About HKTDC | Media Room | Contact HKTDC | Wish List Wish List () | My HKTDC |
Save As PDF Email this page Print this page
Qzone

Smooth Sourcing(HKTDC Enterprise, Vol 06,2007)

 

 

Photo
Trade exhibitions were first staged in Hong Kong more than 30 years ago, but today make up a key economic driver recognised by no less a personage than the premier of the People's Republic of China.

Speaking at his meeting with HKSAR Chief Executive Donald Tsang in early 2007, Premier Wen Jiabao recognised for the first time Hong Kong's role as the "country's convention and exhibition hub", affirming the city's capability and standing in organising international conventions and exhibitions.

Much of this success is undoubtedly due to the efforts of the Hong Kong Trade Development Council (TDC), which organises 33 international exhibitions in Hong Kong every year, attracting more than 25,000 exhibitors and 530,000 buyers.

They comprise a major segment of the 100-plus trade fairs that are held in Hong Kong every year and serve as stepping stones and major business platforms, enabling tens of thousands of small- and medium-sized enterprises (SMEs) to deal in external trade and export their products to overseas markets.

The first exhibition organised by the TDC in Hong Kong 30 years ago was held in a hotel where all the rooms were converted into exhibition booths, recalls TDC executive director Fred Lam.

"There were many constraints due to the small scale," he admits. "We realised from those early days that scale is all that matters if Hong Kong exhibitions were to reach international dimensions."

The need for scale was further driven by Hong Kong's phenomenal economic growth, which resulted from the twin advantages of the low land and labour costs in the Pearl River Delta (PRD) region in the 1970s.

"While the PRD served as the production base for Hong Kong SMEs, trade fairs in Hong Kong were clearly equally important launch pads for breaking into the international market," Lam maintains. "The two complement each other in powering the export miracle of Hong Kong's SMEs."

One of the key factors in Hong Kong's continuing growth was, therefore, the development of Phase One of the Hong Kong Convention and Exhibition Centre (HKCEC), which was completed in 1989.

"Trade fairs in Hong Kong are associated in many people's minds with the imposing HKCEC, which is strategically located in Victoria Harbour and has become a new Hong Kong landmark since the Phase Two extension was completed in 1997," Lam says.

Today, the HKCEC is one of Asia's leading exhibition facilities, covering 248,000 square metres and housing five exhibition halls, two convention halls, two theatres, 52 meeting rooms, 1,350 parking spaces and seven harbour view restaurants.

**STORED DATA**:
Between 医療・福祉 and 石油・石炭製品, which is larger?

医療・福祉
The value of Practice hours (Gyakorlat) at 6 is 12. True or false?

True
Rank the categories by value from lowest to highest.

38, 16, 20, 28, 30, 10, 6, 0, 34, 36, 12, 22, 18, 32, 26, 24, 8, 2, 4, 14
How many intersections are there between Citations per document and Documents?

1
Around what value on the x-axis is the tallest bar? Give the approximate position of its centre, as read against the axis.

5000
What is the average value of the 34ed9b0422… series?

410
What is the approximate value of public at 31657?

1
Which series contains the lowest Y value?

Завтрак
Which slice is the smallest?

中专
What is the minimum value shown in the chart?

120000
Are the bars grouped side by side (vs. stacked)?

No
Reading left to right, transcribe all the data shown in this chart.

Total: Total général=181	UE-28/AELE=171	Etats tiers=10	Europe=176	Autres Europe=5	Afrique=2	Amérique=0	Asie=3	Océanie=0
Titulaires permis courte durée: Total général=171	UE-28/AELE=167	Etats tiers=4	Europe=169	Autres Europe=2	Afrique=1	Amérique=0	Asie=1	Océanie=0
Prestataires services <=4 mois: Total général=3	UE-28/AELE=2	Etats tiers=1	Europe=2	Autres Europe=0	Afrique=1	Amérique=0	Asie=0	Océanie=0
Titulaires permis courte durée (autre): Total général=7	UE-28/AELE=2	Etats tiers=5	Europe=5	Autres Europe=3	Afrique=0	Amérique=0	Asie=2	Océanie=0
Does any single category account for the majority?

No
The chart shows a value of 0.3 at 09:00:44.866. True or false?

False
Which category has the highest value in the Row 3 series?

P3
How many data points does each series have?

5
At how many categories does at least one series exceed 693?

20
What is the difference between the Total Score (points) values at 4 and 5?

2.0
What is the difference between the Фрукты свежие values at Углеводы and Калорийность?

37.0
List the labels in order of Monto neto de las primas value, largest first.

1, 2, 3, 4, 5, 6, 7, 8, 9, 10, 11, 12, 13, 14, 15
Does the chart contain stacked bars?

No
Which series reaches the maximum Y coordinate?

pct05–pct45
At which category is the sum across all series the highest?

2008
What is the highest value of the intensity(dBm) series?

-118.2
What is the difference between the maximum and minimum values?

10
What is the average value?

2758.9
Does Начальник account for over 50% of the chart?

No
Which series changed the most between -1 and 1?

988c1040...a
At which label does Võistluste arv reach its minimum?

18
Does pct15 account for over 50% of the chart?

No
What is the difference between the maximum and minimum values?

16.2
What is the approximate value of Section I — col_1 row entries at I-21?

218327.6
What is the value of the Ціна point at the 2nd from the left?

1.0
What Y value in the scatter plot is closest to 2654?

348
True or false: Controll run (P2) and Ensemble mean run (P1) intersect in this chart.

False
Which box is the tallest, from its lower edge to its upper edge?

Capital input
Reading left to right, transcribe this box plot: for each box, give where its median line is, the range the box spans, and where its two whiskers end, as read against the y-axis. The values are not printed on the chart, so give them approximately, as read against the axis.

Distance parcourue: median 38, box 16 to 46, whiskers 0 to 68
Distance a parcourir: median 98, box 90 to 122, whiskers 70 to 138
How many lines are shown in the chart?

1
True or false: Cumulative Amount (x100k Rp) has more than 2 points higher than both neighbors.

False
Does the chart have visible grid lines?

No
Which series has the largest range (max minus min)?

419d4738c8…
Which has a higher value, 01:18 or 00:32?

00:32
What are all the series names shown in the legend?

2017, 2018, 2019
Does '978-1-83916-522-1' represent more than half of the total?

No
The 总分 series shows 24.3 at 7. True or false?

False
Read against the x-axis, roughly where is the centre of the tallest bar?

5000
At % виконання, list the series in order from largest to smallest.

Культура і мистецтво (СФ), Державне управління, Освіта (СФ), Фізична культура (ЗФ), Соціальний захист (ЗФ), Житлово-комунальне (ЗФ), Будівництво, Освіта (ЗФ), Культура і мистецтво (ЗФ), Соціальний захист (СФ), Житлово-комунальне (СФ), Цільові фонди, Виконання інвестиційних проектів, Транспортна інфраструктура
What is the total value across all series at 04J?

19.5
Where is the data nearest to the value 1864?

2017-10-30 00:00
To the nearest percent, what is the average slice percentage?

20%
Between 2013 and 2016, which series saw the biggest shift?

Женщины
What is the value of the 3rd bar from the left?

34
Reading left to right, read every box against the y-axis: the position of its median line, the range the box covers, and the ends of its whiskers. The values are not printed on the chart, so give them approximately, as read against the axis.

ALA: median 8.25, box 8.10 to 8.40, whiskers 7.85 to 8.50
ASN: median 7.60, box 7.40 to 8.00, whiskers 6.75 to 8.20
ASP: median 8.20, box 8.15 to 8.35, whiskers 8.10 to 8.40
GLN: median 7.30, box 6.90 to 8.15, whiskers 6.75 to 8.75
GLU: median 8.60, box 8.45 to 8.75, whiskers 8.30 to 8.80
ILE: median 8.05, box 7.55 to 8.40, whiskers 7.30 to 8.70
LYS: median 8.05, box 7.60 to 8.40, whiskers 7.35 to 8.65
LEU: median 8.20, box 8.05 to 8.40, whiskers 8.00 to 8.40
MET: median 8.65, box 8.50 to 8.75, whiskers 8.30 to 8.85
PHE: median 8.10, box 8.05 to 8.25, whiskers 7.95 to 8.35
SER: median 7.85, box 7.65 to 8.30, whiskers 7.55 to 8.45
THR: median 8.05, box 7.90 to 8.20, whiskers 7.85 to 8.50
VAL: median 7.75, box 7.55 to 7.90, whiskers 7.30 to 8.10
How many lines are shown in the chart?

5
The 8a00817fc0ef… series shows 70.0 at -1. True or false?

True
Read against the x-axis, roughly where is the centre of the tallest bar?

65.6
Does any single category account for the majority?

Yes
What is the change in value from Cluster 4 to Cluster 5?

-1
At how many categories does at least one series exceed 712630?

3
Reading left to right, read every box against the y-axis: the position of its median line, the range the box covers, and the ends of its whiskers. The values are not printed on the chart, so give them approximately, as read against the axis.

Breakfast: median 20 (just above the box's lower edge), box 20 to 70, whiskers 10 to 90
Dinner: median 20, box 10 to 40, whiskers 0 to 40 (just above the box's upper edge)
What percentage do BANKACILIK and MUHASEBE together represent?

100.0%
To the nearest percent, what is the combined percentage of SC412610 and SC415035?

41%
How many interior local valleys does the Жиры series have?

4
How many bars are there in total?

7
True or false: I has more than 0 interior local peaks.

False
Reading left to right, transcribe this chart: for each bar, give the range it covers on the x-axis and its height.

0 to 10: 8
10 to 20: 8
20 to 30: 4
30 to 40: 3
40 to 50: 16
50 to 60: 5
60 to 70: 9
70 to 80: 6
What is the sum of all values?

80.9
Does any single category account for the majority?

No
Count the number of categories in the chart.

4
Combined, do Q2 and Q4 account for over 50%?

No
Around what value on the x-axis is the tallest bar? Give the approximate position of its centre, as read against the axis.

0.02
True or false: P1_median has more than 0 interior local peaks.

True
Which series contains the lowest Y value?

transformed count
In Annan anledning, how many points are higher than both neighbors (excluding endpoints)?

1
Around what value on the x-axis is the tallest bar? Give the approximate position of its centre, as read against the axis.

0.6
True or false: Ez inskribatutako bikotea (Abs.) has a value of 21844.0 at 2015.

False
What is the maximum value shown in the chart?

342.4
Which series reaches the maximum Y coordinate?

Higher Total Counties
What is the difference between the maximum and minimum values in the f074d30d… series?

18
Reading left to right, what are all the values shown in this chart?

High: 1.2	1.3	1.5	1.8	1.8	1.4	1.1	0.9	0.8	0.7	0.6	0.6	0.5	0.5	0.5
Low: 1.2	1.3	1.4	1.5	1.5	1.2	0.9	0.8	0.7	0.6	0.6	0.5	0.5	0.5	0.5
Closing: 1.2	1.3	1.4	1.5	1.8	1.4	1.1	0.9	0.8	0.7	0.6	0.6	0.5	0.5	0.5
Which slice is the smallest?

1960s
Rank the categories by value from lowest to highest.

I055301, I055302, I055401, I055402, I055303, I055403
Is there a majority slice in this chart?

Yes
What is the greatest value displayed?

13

**WORK INSTRUCTIONS**: Reproduce the passage of the article on Hong Kong trade exhibitions word for word, from "The first exhibition" up to and including "in the 1970s.".

**THE COMPLETED TASK**:
The first exhibition organised by the TDC in Hong Kong 30 years ago was held in a hotel where all the rooms were converted into exhibition booths, recalls TDC executive director Fred Lam.

"There were many constraints due to the small scale," he admits. "We realised from those early days that scale is all that matters if Hong Kong exhibitions were to reach international dimensions."

The need for scale was further driven by Hong Kong's phenomenal economic growth, which resulted from the twin advantages of the low land and labour costs in the Pearl River Delta (PRD) region in the 1970s.